Mais tarde, quando o quarto finalmente ficou em silêncio depois da visita inesperada da minha família, permaneci olhando para a porta por alguns segundos, ainda absorvendo tudo o que havia acontecido.

Minha mente continuava desperta demais. As memórias estavam todas ali agora, nítidas, organizadas, vivas dentro de mim.

Cada rosto, momento, erro. Cada gesto de amor. E, no meio de tudo isso, havia um pensamento que não saía da minha cabeça.

Melissa, minha filha. Quero ver minha pequena, estou sentindo uma saudade de meses da minha filha. Apenas pensar nela fez meu peito apertar de uma forma diferente, mais profunda, mais delicada e ao mesmo tempo quase dolorosa.

Lembrar dela foi como sentir uma parte de mim voltar ao lugar. Seus olhinhos curiosos, o cheiro doce de bebê, seus risinhos de alegria, quando eu a pegava nos braços. O jeitinho como se aconchegava em mim.

E pensar que no começo, eu nem chegava perto dela, pegá-la nos braços era fora de cogitação.

A lembrança da minha menina me atravessou por inteiro, e com ela veio também a culpa pelos dias em que a assustei e que fiquei sem lembrar dela e desse amor que me preenche.

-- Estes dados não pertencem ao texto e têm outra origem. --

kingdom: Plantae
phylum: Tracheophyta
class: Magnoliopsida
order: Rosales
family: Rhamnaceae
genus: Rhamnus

Fechei os olhos por um instante, respirando fundo, tentando conter a emoção que subia pelo meu peito.

Foi então que ouvi passos suaves se aproximando da porta. Virei o rosto imediatamente, a porta se abriu e Elisa entrou no quarto com Melissa no colo.

Meu coração simplesmente pareceu parar. Por um segundo, tudo ao meu redor desapareceu.

Só existia a minha filha, tão pequena, linda e minha, pois era inegável, já que Melissa era uma mini cópia minha. A emoção me atingiu com tanta força que senti meus olhos arderem no mesmo instante.

— Elisa… — meu sussurro saiu rouco, tomado pela emoção.

Melissa estava ainda mais linda do que em minhas lembranças. As bochechas redondas, os cabelinhos macios, os olhinhos vivos e atentos.

Mas foi no segundo em que ela me viu que algo dentro de mim se explodiu de vez.

Os olhos dela se iluminaram. O rostinho se abriu em um sorriso tão puro, tão cheio de felicidade, que senti meu peito doer. E então ela começou a esticar os bracinhos na minha direção. Querendo vir comigo, querendo o pai.

Meu Deus…

Aquela cena me desmontou por inteiro.

— Olha só quem está ansiosa para ir com o papai — Elisa disse baixinho, a voz embargada pela emoção.

Meu olhar foi imediatamente para ela.

— Ela… ela ainda gosta do meu colo? — perguntei, sentindo a culpa apertar ainda mais meu peito.

Elisa sorriu com ternura, os olhos marejados.

— Sempre. Você é o lugar favorito dela.

Aquilo me destruiu e me curou ao mesmo tempo. Como, mesmo na minha ausência, minha filha ainda me reconhecia como abrigo?